§ **Passage given**
※ ※ ※

It will log the the elapsed time, user time, sys time, peak memory usage, full command line to invoke the real compiler, in the file. The above numbers were measured with that script and --sysroot was specified.
I can spend more time on this after finishing implementing the cwp + afdo things, which will likely take me one or two weeks.
,
Sep 21 2017
Some more tests about ccache:
$ aarch64-cros-linux-gnu-{clang,gcc} -x c /dev/null ...
--> ccache miss (0.07s / 0.035s for clang / gcc)
$ aarch64-cros-linux-gnu-{clang,gcc} -x c empty.c ...
--> ccache hit (0.003s for both)
So I guess it would be very interesting to make ccache work as expected :)
,
Sep 21 2017
so, if you modify the compiler commands in the makefile so that they are ccache-able, then that is the cache dianders referred to in #4 (and it does not matter which compiler we are using). Also, don't use --version to measure anything. --version is not ccache-able.
,
Oct 2 2017
BTW: I posted my caching upstream if anyone had any thoughts. * https://chromium-review.googlesource.com/c/chromiumos/third_party/kernel/+/679445 * https://chromium-review.googlesource.com/c/chromiumos/third_party/kernel/+/683228/1
,
Oct 3 2017
cool! what is the time of a NO-OP build with this?
,
Oct 3 2017
@17: I believe I was at between 35 and 40 seconds, so it shaved over 20 seconds off a build. Not too shabby. ...the issue is that the patches really need some review (and testing, of course). I have no idea if upstream is going to say "hooray!" or if they're going to say "go to hell". :-P I don't think we'd want to carry these patches if upstream doesn't want them...
,
Oct 10 2017
Just a heads up that I've posted a v2 of the series and it seems to have a pretty good amount of upstream support. The two patches are here (can be found on patchwork.kernel.org/patch/...) 9985795 New [v2,1/2] kbuild: Add a cache for generated variables 9985791 New [v2,2/2] kbuild: Cache a few more calls to the compiler I updated the gerrit patches too. I'm continuing to use my patches locally and I'll plan to backport them to our tree after they land upstream unless someone is antsy for me to land them earlier. I forked the python wrapper gripes to bug #773138
,
Oct 19 2017
I think what is remaining of this bug is on dianders hands
,
Oct 19 2017
@20: yup, I'll try to post patches today. v4 landed upstream over 24 hours ago and (this time) didn't get yanked right away. ...so I think we should be good now. I'm planning on just posting patches to kernel 4.4 and (eventually) kernel 4.14. I might do 3.18 too if it's easy. If anyone else wants to port them to other kernels they can, but I don't build them often enough myself to justify the work.

※ ※ ※

§ **Given records**
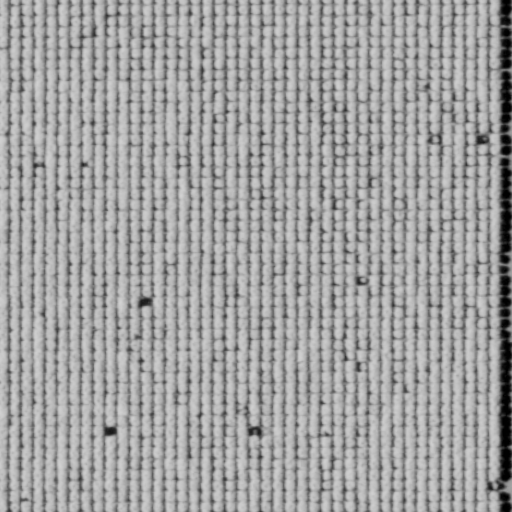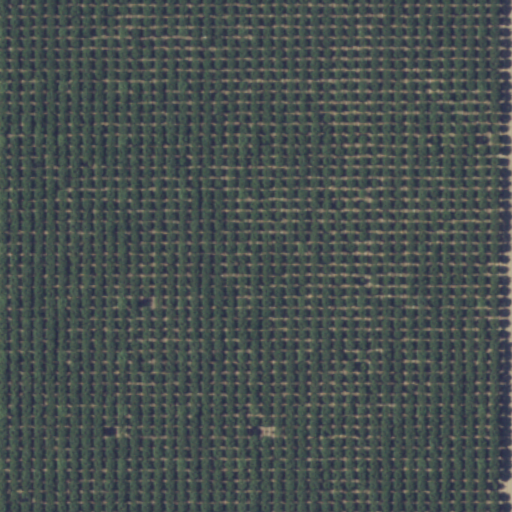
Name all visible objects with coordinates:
road: (508, 256)
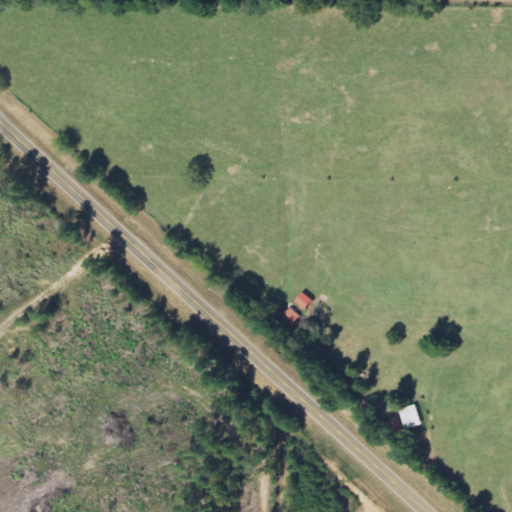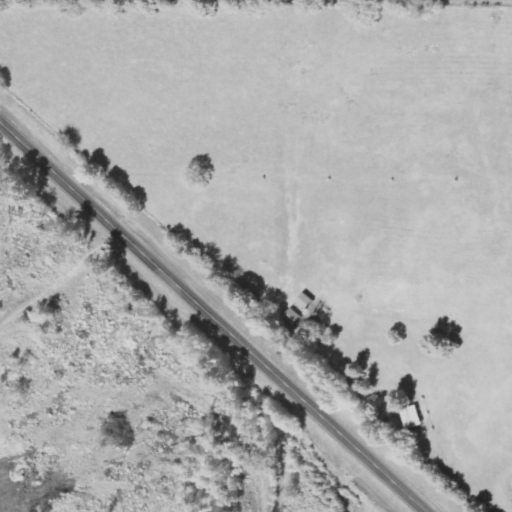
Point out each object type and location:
road: (462, 1)
road: (214, 316)
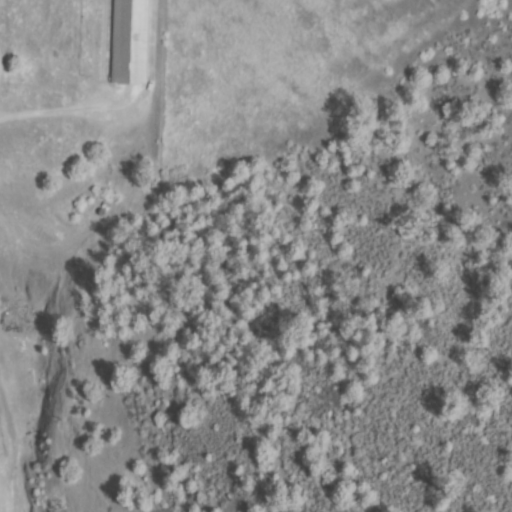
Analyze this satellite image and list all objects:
building: (129, 41)
building: (127, 43)
storage tank: (101, 213)
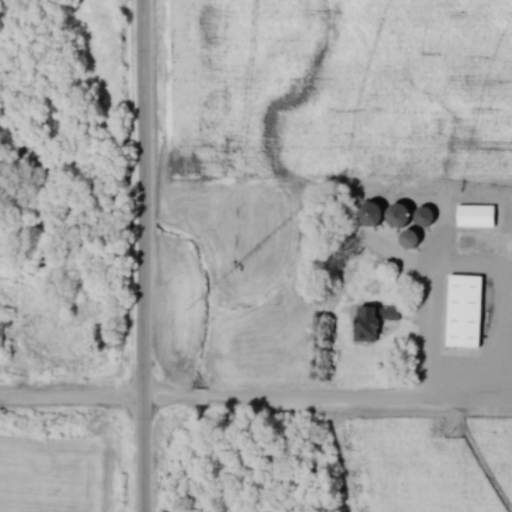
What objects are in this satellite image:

※ ※ ※

§ **Exercise A**
Repeat the part of the build-caching thread between "It will log" and "(0.003s for both)", inclusive.
§ **Exercise B**
Please reproduce the entries from their start through the line holding "storage tank: (101, 213)", inclusive, leaving out the pictures.
The build-caching thread and the entries have nothing to do with each other.

§ **Task result A**
It will log the the elapsed time, user time, sys time, peak memory usage, full command line to invoke the real compiler, in the file. The above numbers were measured with that script and --sysroot was specified.
I can spend more time on this after finishing implementing the cwp + afdo things, which will likely take me one or two weeks.
,
Sep 21 2017
Some more tests about ccache:
$ aarch64-cros-linux-gnu-{clang,gcc} -x c /dev/null ...
--> ccache miss (0.07s / 0.035s for clang / gcc)
$ aarch64-cros-linux-gnu-{clang,gcc} -x c empty.c ...
--> ccache hit (0.003s for both)

§ **Task result B**
Name all visible objects with coordinates:
road: (508, 256)
Point out each object type and location:
road: (462, 1)
road: (214, 316)
Analyze this satellite image and list all objects:
building: (129, 41)
building: (127, 43)
storage tank: (101, 213)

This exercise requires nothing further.